Auntie Doris is on the left and Auntie Jane is on the right.
They are cooking veterans, consummate chefs, their skill honed from cooking thousands of humble home meals and endless Chinese buffets for family. Before Auntie Jane’s accident, they would stand side by side at the stove preparing family dinners. Aprons strapped on, wooden spoons gripped in their strong hands, occasionally standing on tiptoe to better see to the back of the cauldrons of food they stirred, together they would taste and season and nurse steaming pots of ingredients into comforting and delicious food. My other younger aunties scurry around them prepping their supporting side dishes and salads, but the rush does not touch Auntie Jane or Auntie Doris. They’re in total command.
When I was growing up, so inseparable were the two that I thought they had grown up together. I once asked Auntie Doris if Auntie Jane was a bridesmaid in her wedding and Auntie Doris laughed, feigned shock and said, “We did not know each other when I got married! Auntie Jane is MUCH older than me!” They are indeed more than a decade apart, related because both married into the family soon after arriving in the United States. Forty years later, they are close friends, a conspiratorial duo. In their rare moments of rest they can be found sitting not far from the food table (think kraft services on a movie set) that they mind–no one is allowed to pass without being offered a bite of fruit or a Chinese bun or a meat dumpling.
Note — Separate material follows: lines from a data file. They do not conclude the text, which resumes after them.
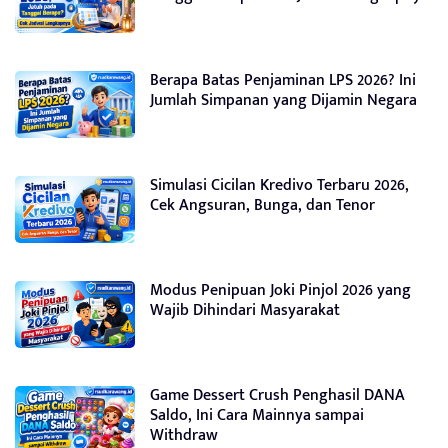
Berapa Batas Penjaminan LPS 2026? Ini
Jumlah Simpanan yang Dijamin Negara
Simulasi Cicilan Kredivo Terbaru 2026,
Cek Angsuran, Bunga, dan Tenor
Modus Penipuan Joki Pinjol 2026 yang
Wajib Dihindari Masyarakat
Game Dessert Crush Penghasil DANA
Saldo, Ini Cara Mainnya sampai
Withdraw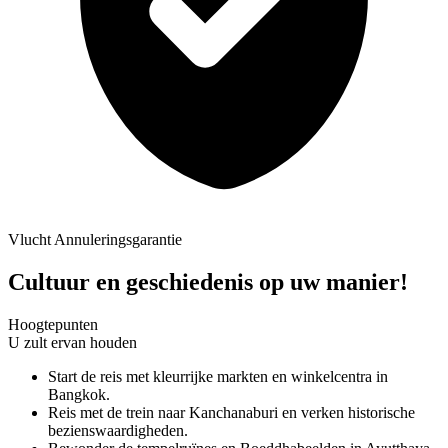
Vlucht Annuleringsgarantie
Cultuur en geschiedenis op uw manier!
Hoogtepunten
U zult ervan houden
Start de reis met kleurrijke markten en winkelcentra in
Bangkok.
Reis met de trein naar Kanchanaburi en verken historische
bezienswaardigheden.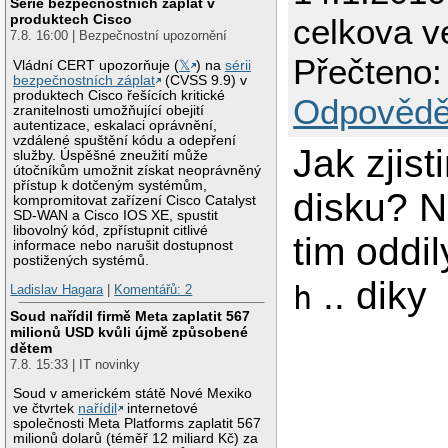
Série bezpečnostních záplat v
produktech Cisco
celkova ve
7.8. 16:00 | Bezpečnostní upozornění
Přečteno:
Vládní CERT upozorňuje (
𝕏
) na
sérii
bezpečnostních záplat
(CVSS 9.9) v
produktech Cisco řešících kritické
Odpovědě
zranitelnosti umožňující obejití
autentizace, eskalaci oprávnění,
vzdálené spuštění kódu a odepření
Jak zjist
služby. Úspěšné zneužití může
útočníkům umožnit získat neoprávněný
přístup k dotčeným systémům,
disku? 
kompromitovat zařízení Cisco Catalyst
SD-WAN a Cisco IOS XE, spustit
libovolný kód, zpřístupnit citlivé
tim oddi
informace nebo narušit dostupnost
postižených systémů.
.. diky
h
Ladislav Hagara
|
Komentářů: 2
Soud nařídil firmě Meta zaplatit 567
milionů USD kvůli újmě způsobené
dětem
7.8. 15:33 | IT novinky
Soud v americkém státě Nové Mexiko
ve čtvrtek
nařídil
internetové
společnosti Meta Platforms zaplatit 567
milionů dolarů (téměř 12 miliard Kč) za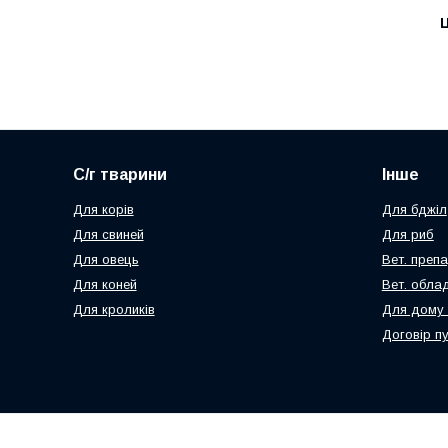
Ц
С/г тварини
Інше
Для корів
Для бджіл
Для свиней
Для риб
Для овець
Вет. преп
Для коней
Вет. обла
Для кроликів
Для дому 
Договір п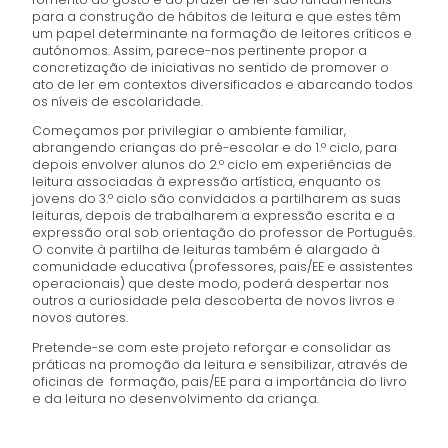
para a construção de hábitos de leitura e que estes têm
um papel determinante na formação de leitores críticos e
autónomos. Assim, parece-nos pertinente propor a
concretização de iniciativas no sentido de promover o
ato de ler em contextos diversificados e abarcando todos
os níveis de escolaridade.
Começamos por privilegiar o ambiente familiar,
abrangendo crianças do pré-escolar e do 1.º ciclo, para
depois envolver alunos do 2.º ciclo em experiências de
leitura associadas à expressão artística, enquanto os
jovens do 3.º ciclo são convidados a partilharem as suas
leituras, depois de trabalharem a expressão escrita e a
expressão oral sob orientação do professor de Português.
O convite à partilha de leituras também é alargado à
comunidade educativa (professores, pais/EE e assistentes
operacionais) que deste modo, poderá despertar nos
outros a curiosidade pela descoberta de novos livros e
novos autores.
Pretende-se com este projeto reforçar e consolidar as
práticas na promoção da leitura e sensibilizar, através de
oficinas de formação, pais/EE para a importância do livro
e da leitura no desenvolvimento da criança.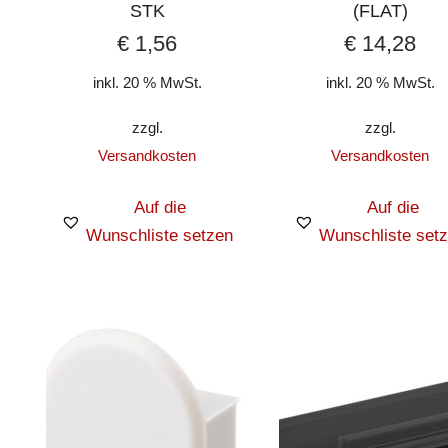
STK
(FLAT)
€
1,56
€
14,28
inkl. 20 % MwSt.
inkl. 20 % MwSt.
zzgl.
zzgl.
Versandkosten
Versandkosten
Auf die
Auf die
Wunschliste setzen
Wunschliste set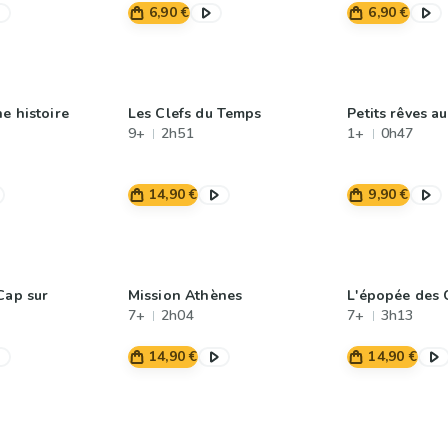
6,90 €
6,90 €
e histoire
Les Clefs du Temps
Petits rêves a
9+
2h51
1+
0h47
14,90 €
9,90 €
Cap sur
Mission Athènes
L'épopée des
7+
2h04
7+
3h13
14,90 €
14,90 €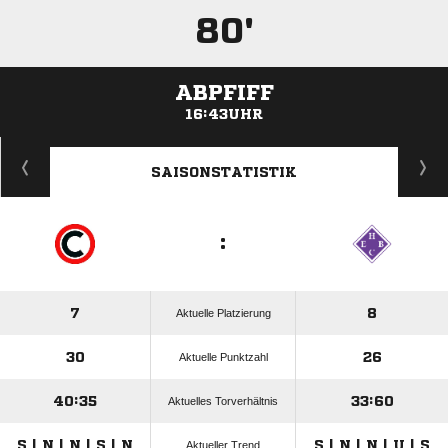
80'
ABPFIFF
16:43UHR
ANZEIGE
SAISONSTATISTIK
:
7
8
Aktuelle Platzierung
30
26
Aktuelle Punktzahl
40:35
33:60
Aktuelles Torverhältnis
S | N | N | S | N
S | N | N | U | S
Aktueller Trend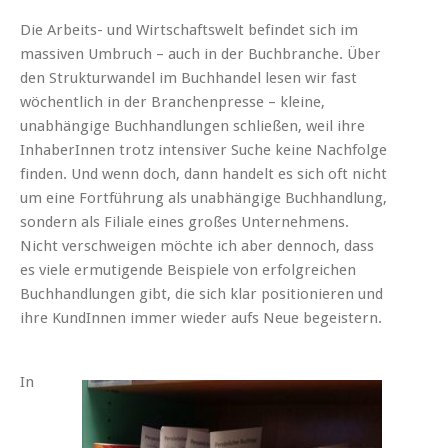
Die Arbeits- und Wirtschaftswelt befindet sich im
massiven Umbruch – auch in der Buchbranche. Über
den Strukturwandel im Buchhandel lesen wir fast
wöchentlich in der Branchenpresse – kleine,
unabhängige Buchhandlungen schließen, weil ihre
InhaberInnen trotz intensiver Suche keine Nachfolge
finden. Und wenn doch, dann handelt es sich oft nicht
um eine Fortführung als unabhängige Buchhandlung,
sondern als Filiale eines großes Unternehmens.
Nicht verschweigen möchte ich aber dennoch, dass
es viele ermutigende Beispiele von erfolgreichen
Buchhandlungen gibt, die sich klar positionieren und
ihre KundInnen immer wieder aufs Neue begeistern.
In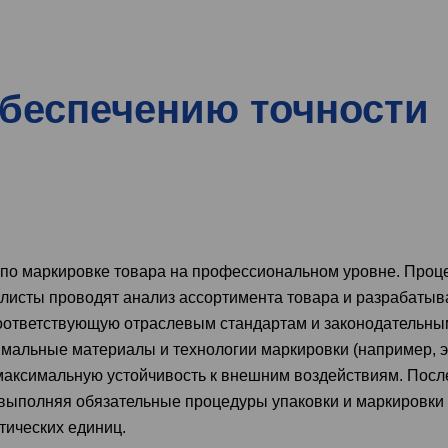
обеспечению точности
по маркировке товара на профессиональном уровне. Проц
алисты проводят анализ ассортимента товара и разрабаты
оответствующую отраслевым стандартам и законодательны
мальные материалы и технологии маркировки (например, э
максимальную устойчивость к внешним воздействиям. После
 выполняя обязательные процедуры упаковки и маркировки 
тических единиц.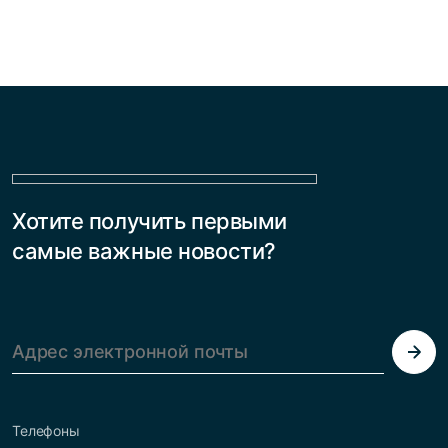
Хотите получить первыми
самые важные новости?
Телефоны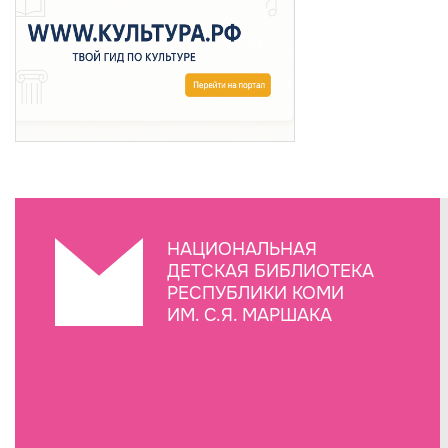
НАЦИОНАЛЬНАЯ
ДЕТСКАЯ БИБЛИОТЕКА
РЕСПУБЛИКИ КОМИ
ИМ. С.Я. МАРШАКА
Создание сайта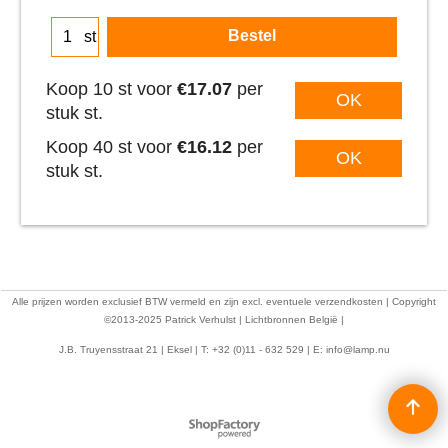
Bestel
st
Koop 10 st voor
€17.07
per
OK
stuk st.
Koop 40 st voor
€16.12
per
OK
stuk st.
Alle prijzen worden exclusief BTW vermeld en zijn excl. eventuele verzendkosten | Copyright
©2013-2025 Patrick Verhulst | Lichtbronnen België |
J.B. Truyensstraat 21 | Eksel | T: +32 (0)11 - 632 529 | E:
info@lamp.nu
Webwinkel gemaakt met
ShopFactory webwinkel
software.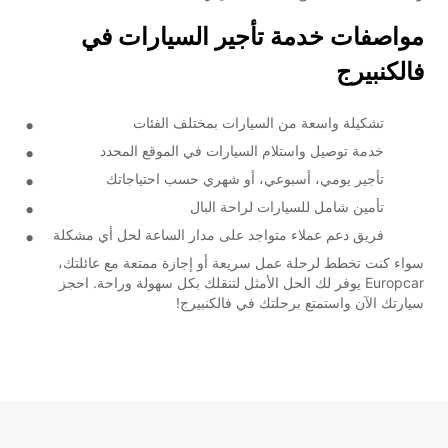
مواصفات خدمة تأجير السيارات في
فالكنبيرج
تشكيلة واسعة من السيارات بمختلف الفئات
خدمة توصيل واستلام السيارات في الموقع المحدد
تأجير يومي، أسبوعي، أو شهري حسب احتياجاتك
تأمين شامل للسيارات لراحة البال
فريق دعم عملاء متواجد على مدار الساعة لحل أي مشكلة
سواء كنت تخطط لرحلة عمل سريعة أو إجازة ممتعة مع عائلتك،
Europcar يوفر لك الحل الأمثل لتنقلك بكل سهولة وراحة. احجز
سيارتك الآن واستمتع برحلتك في فالكنبيرج!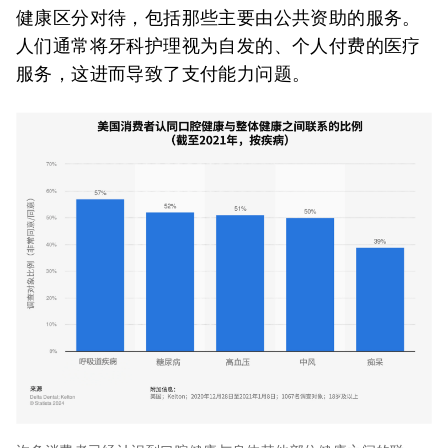
健康区分对待，包括那些主要由公共资助的服务。
人们通常将牙科护理视为自发的、个人付费的医疗
服务，这进而导致了支付能力问题。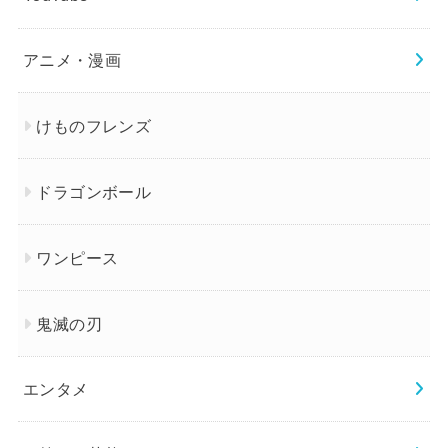
アニメ・漫画
けものフレンズ
ドラゴンボール
ワンピース
鬼滅の刃
エンタメ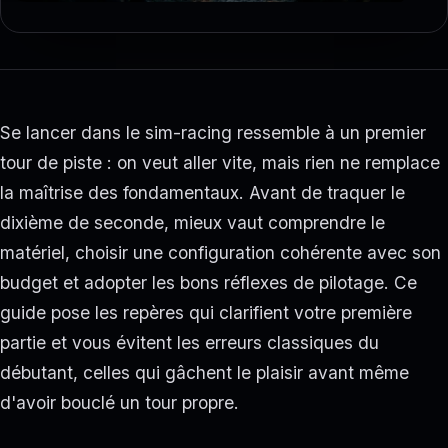
Se lancer dans le sim-racing ressemble à un premier
tour de piste : on veut aller vite, mais rien ne remplace
la maîtrise des fondamentaux. Avant de traquer le
dixième de seconde, mieux vaut comprendre le
matériel, choisir une configuration cohérente avec son
budget et adopter les bons réflexes de pilotage. Ce
guide pose les repères qui clarifient votre première
partie et vous évitent les erreurs classiques du
débutant, celles qui gâchent le plaisir avant même
d'avoir bouclé un tour propre.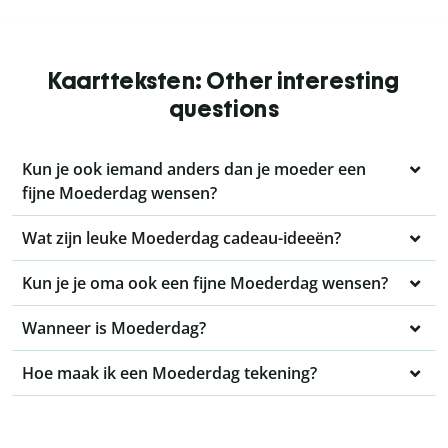
Kaartteksten: Other interesting
questions
Kun je ook iemand anders dan je moeder een
fijne Moederdag wensen?
Wat zijn leuke Moederdag cadeau-ideeën?
Kun je je oma ook een fijne Moederdag wensen?
Wanneer is Moederdag?
Hoe maak ik een Moederdag tekening?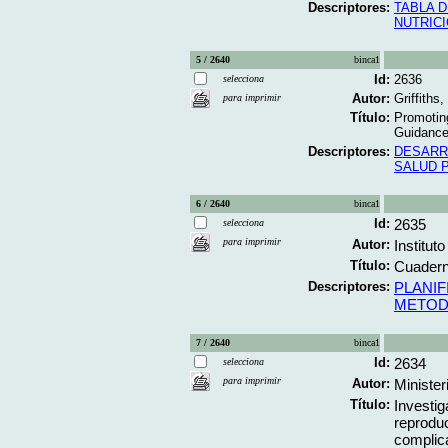
Descriptores:
TABLA 
NUTRIC
5 / 2640
binca1
Id:
2636
selecciona
Autor:
Griffiths
para imprimir
Título:
Promotin
Guidance 
Descriptores:
DESARR
SALUD 
6 / 2640
binca1
Id:
2635
selecciona
para imprimir
Autor:
Institu
Título:
Cuaderni
Descriptores:
PLANIF
METOD
7 / 2640
binca1
Id:
2634
selecciona
para imprimir
Autor:
Minister
Título:
Investig
reproduc
complica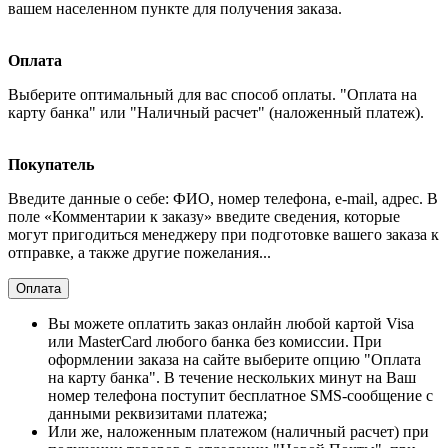
вашем населенном пункте для получения заказа.
Оплата
Выберите оптимальный для вас способ оплаты. "Оплата на
карту банка" или "Наличный расчет" (наложенный платеж).
Покупатель
Введите данные о себе: ФИО, номер телефона, e-mail, адрес. В
поле «Комментарии к заказу» введите сведения, которые
могут пригодиться менеджеру при подготовке вашего заказа к
отправке, а также другие пожелания...
Оплата
Вы можете оплатить заказ онлайн любой картой Visa
или MasterCard любого банка без комиссии. При
оформлении заказа на сайте выберите опцию "Оплата
на карту банка". В течение нескольких минут на Ваш
номер телефона поступит бесплатное SMS-сообщение с
данными реквизитами платежа;
Или же, наложенным платежом (наличный расчет) при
They sit close, with their heads leaning in towards each other, laughing or gossiping or scolding each other.
They carry much of the family’s collected cooking knowledge. When in doubt about a recipe or best practices–why isn’t the chicken soaking up the sauce? How come the curry tripe tastes watered down after the second day? Does the dish call for a dice? Fine chop? Thick slices?–consult either of them. Auntie Jane is famous for classic Cantonese Chinese home cooking, Auntie Doris has a reputation for being a little bit more adventurous. “You get bored eating the same thing every year, riiight?” she says by way of explaining why she’s decided to throw snow ear fungus into the porridge we eat every morning when the family is together.
My aunties have perfected cooking for large groups. If it means turning 15 pounds of raw noodles, 7 pounds of barbecued pork, 5 pounds of bok choy, 5 pounds of mushrooms into enough chow mein for 60 people, they suggest cooking in batches. Find the biggest pans you have and make as much will fit that pot. Season it just right for that batch. Test, then throw it into a food warmer and start over. When you’ve moved through all your ingredients, mix everything together; the flavors will melt into each other and settle by serving time.
This one morning though, with time on their hands and a little audience of eager, novice cooks at their feet, they had the time to quibble over the exact proportions of seasonings for a batch of siu mai stuffing. (We made 400 that day.) The recipe–my great grandmother’s–is vague, little more than a shopping list of ingredients with no directions. Oyster sauce, oil, a little wine, sugar, some chicken powder. But how much? One preferred oyster sauce, the other thought it darkened the meat too much.
They went back and forth, Auntie Jane speaking in her thick country Chinese, Auntie Doris swatting her hands away, both clearly enjoying arguing with each other, testing each other’s expertise. Auntie Jane would turn around to check on the shredding of the cabbage, and with her back turned, Auntie Doris would make a loud show of snatching the oyster sauce bottle and shushing us while she seasoned the meat to her liking. On it went, they never stopped laughing but only ever compromised begrudgingly. They keep high standards.
Growing up, it often seemed like being a 5th generation Asian American was uncharted and lonely territory. But my aunties, they quiet all the nagging insecurities about whatever Chineseness still exists inside me. When I am with them, I know who I am. I am their niece. And they are my aunties.